Gross domestic product (GDP), the calculation of goods and services produced in the US, grew at a revised annual rate of 4.2 percent annualized rate in the second-quarter, according to numbers released by the Bureau of Economic Analysis Thursday. That growth is slightly more than the 4 percent the department had predicted last month, and more than the 3.8 percent economists surveyed by The Wall Street Journal had expected. The growth comes after a 2.1 percent decrease in GDP for the first-quarter of the year.
"It's a good number, but its hard to read a lot into, because we are coming out of bad winter when people didn't want to spend a lot of money," said Christian Weller, professor at the University of Massachusetts in Boston. "A lot of the growth was pent-up demand from a winter when people didn't want to go out and spend a lot of money."
He said there are still three major weak spots in the economy: government spending, housing sales, and the trade deficit. Though real residential investment, which consists of purchases of private residential structures, grew at 7.2 percent, Mr. Weller said the number should be in the double digits.
"Coming out of very weak quarters, the number in the spring isn't all that great," Weller said. "It has to do with reluctance on the part of consumers and banks, who aren't keen on lending with low interest rates."

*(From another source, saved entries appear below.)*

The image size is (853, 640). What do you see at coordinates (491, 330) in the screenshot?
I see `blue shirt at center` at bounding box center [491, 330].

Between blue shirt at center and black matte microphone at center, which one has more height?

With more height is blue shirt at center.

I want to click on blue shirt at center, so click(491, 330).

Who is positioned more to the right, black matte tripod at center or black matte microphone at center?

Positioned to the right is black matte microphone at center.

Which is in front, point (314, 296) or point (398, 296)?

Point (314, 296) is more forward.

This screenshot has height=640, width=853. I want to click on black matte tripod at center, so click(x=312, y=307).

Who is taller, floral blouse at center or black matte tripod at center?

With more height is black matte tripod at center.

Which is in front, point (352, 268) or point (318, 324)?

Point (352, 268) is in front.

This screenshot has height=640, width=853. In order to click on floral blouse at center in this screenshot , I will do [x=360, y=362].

While the amount of exports grew 10.1 percent in the quarter, total imports was 11 percent. Weller says that the growing gap between total imports and exports is causing us to borrow money abroad and slowing growth. Without closing the trade gap and increasing government spending, which has stalled because of spending cuts, solid growth in the economy is going to be hard, Weller said.

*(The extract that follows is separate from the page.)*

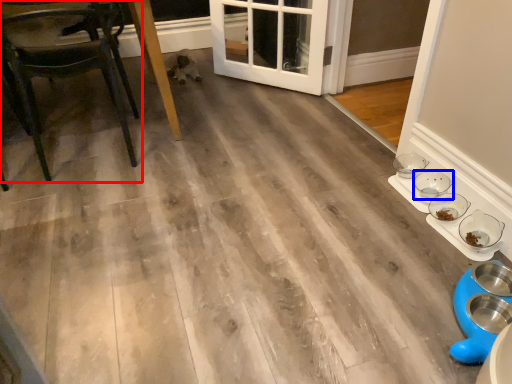
Question: Which object is further to the camera taking this photo, chair (highlighted by a red box) or bowl (highlighted by a blue box)?

Choices:
 (A) chair
 (B) bowl

Answer: (B)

Though consumer spending hasn't increased as fast as expected, only 2.5 percent in the second quarter, The Monitor reported in June that consumer confidence is on the rise.The University of Michigan said Friday that its index of consumer sentiment rose slightly to 82.5 in June from 81.9 in May. That is still below April's reading of 84.1, which had been the highest in almost a year.Confidence "has remained largely unchanged for the past six months," said Richard Curtin, an economist at the University of Michigan and director of the survey. "This was remarkable" given that the economy shrank in the first quarter.
On Thursday, the Labor Department announced that new jobless claims fell last week to 298,000, down from 336,000 a year ago, indicating that jobs are more secure. And July was the sixth straight month that employers added 200,000 jobs, the first time that's happened since 1997.
In her speech at the Fed's gathering in Jackson Hole, Wyo. last week, Federal Reserve Chairwoman Janet Yellen said the numbers were good but "it speaks to the depth of the damage that, five years after the end of the recession, the labor market has yet to fully recover." In October, the Fed will wind down its bond-buying program that has helped spur economic growth, and soon the Fed will raise short-term interest rates, which have been near zero since December 2008.
With the release of Thursday's number, the economy is expected to grow around 3 percent for the second half of this year, a number that Weller says is "descent."
"The expected growth is about enough for new entrants in the labour market to get employed, but its not enough to change unemployment. For that you need much stronger growth, around 3.5 to 4 percent for a few years," Weller said, arguing that lawmakers need to make changes to current fiscal policy for the US to have that kind of growth.